This was my second Pycon - since the last two have been in Chicago and on a weekend it has been an easy drive for me to attend coming from Michigan. Since last year was my first time at Pycon - I was just finding my way around. This year I was invited to all the "Python educators" parties and running around promoting my upcoming "Using Google App Engine" book - handing out postcards with discount codes and hanging out at the O'Reilly booth.
I was really excited when Guido posted a BOF about Google App Engine. Even though I wrote an introductory book, there were a few nagging questions that the documentation seemed not to answer.

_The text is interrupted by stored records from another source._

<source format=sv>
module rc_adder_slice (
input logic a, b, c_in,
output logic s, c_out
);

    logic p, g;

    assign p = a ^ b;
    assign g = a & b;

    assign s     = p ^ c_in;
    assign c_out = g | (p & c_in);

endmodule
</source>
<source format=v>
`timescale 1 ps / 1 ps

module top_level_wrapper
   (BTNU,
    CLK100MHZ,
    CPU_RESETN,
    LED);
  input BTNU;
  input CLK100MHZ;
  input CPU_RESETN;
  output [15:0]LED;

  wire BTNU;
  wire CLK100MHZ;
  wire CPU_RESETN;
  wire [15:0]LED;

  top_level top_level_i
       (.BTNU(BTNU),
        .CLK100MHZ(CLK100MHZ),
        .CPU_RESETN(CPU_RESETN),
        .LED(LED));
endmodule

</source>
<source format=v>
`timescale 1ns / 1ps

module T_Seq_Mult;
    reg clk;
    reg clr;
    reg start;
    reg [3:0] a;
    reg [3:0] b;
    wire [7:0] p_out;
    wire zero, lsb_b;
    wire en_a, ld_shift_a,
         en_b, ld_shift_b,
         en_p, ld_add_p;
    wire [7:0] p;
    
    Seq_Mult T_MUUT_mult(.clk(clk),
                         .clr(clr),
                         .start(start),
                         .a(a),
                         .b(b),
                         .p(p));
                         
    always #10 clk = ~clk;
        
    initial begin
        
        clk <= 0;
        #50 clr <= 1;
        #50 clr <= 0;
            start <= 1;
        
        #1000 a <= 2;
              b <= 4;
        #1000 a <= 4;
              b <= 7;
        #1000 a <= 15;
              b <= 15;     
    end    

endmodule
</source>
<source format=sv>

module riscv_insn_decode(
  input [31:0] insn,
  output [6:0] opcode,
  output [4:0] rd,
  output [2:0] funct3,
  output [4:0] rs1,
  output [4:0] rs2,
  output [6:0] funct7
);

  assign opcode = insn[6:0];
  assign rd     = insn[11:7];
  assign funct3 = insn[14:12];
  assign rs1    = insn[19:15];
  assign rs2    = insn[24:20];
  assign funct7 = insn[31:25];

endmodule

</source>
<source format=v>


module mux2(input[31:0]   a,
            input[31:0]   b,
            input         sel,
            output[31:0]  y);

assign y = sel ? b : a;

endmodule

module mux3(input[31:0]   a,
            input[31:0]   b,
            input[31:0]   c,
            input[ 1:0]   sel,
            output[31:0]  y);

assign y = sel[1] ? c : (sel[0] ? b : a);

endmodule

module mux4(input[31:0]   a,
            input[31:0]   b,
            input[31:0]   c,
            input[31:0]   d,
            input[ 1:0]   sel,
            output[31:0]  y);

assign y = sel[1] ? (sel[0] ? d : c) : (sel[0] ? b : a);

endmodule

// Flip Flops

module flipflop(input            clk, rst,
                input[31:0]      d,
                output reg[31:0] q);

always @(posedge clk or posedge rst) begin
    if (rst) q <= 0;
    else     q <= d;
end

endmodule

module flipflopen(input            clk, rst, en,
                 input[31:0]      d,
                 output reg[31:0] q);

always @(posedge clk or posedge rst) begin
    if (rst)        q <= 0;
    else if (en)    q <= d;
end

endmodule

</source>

The BOF was attended by Guido van Rossum and Joe Gregario of Google as well as some experienced App Engine developers including Thomas Bohmbach Jr who was the lead developer for Best Buy's giftag.com and was completely famous because he is featured in a video on the App Engine main site - Thomas is also interested in teaching beginners how to use App Engine - Just like me!
So I posed a few questions and got some super answers.

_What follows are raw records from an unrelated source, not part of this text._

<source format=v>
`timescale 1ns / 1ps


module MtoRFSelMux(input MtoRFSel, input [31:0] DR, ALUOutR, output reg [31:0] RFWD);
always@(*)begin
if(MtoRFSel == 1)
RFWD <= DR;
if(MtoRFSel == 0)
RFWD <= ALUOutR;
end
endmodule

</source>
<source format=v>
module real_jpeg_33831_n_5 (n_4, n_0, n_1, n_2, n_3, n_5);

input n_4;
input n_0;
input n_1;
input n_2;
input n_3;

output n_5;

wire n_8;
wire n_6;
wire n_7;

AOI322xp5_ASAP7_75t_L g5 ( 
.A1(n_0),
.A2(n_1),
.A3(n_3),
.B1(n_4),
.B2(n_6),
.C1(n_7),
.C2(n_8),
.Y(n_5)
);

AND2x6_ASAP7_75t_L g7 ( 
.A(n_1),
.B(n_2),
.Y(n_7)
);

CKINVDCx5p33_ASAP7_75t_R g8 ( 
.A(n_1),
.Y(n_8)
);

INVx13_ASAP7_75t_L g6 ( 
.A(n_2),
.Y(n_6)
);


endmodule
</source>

How should parent-child keys should be used? How deep can they go? I wondered how you avoid concurrency problems. I wondered if we needed to make artificially deep trees to create more places to lock. Also I wondered if we were doing something like a user-facing file system, should we have the connections between folders within folders be relationships or be parent-child connections. The answer to all these questions was an emphatic NO!!! - Don't add parent-child relationships willy-nilly. Effectively you add parent-child relationships as part of your design for concurrency / transactions. You make trees so that data within the tree is all locked together. If you want truly independent data which will not cause concurrency - simply make plenty of root nodes.
What is the nature of the set of Model B's when looking at an instance of Model A when you have a relationship from model B to model A. Was the set maintained as data or was it constructed in a lazy manner? Answer: The set is a convenience - it is not stored - it is constructed as you need it. Looking from an A to a set of related B's may not be super-efficieint - but it does not waste space.
When you have something like a chat message which as a related user, should you express the relationship as a relationship or just de-normalize a bit and make the key a string? Answer: No - if it is a relationship model it as a relationship. Do not hide that fact from the data models. You might want to be careful how you traverse the relationship for performance issues - but model it honestly. For example in the case of the chat messages and related users - the trick is to do one query to get the most recent 20 chat messages (one I/O), then extract the user keys from the 20 chat objects and then so a multi-key GET to pull in the references users (one I/O) and then to the little join of (10-20) users and (20) messages in memory for display. This way you are honestly modeling things but making sure that the minimum number of I/Os are being done. Also Thomas B said that if you lied and modelled relationships a string - your data import and export and moving data between servers would break horribly - because the strings would not be known as references. If you modeled honestly import and export just would work. Of course! The lesson - model honestly and code intelligently - sometimes convenience methods are not the best way to do something.
What is the life-cycle of my Python process in App Engine? If I create a global variable and add stuff to it in Handler calls - will it stay around? Is there any reason to worry about concurrency? I had heard this referred to "incoherent caching". The answer was to think of things as a process model. If you have no processes running and a request comes in - you get started in a process. Later requests may come to the same process and such may reuse global data set by earlier requests to the same process. If load goes up App Engine may make more processes - these get their own global data. Requests are passed out to processes. There is no issue about concurrency within a process - this is more a Python thing - the processes are single threaded - so you can safely mess with globally scoped lists or dictionaries during a request to your heart's content. If your load goes down, your processes start going away - and when load comes back up you are started again with fresh global memory. For me this is perfect - I can do slightly costly things like scanning a folder for "plug-ins" and loading those once per process start and keep a list in global memory. If my usage is low - there is a small overhead on each request and if usage is high - I get al the benefits of loading only once for many requests. Very very nice.
All in all it was a great meeting - and I cannot wait for Google I/O 2009 (http://code.google.com/events/io/) where there will be thousands of App Engine geeks to talk with. See you there. The book will be out by then - I hope to be carrying copies of the book around in my backpack! Perhaps there will be space to talk about teaching App Engine to beginning students at Google I/O. Maybe an impromptu BOF in the hallway of the Moscone Center.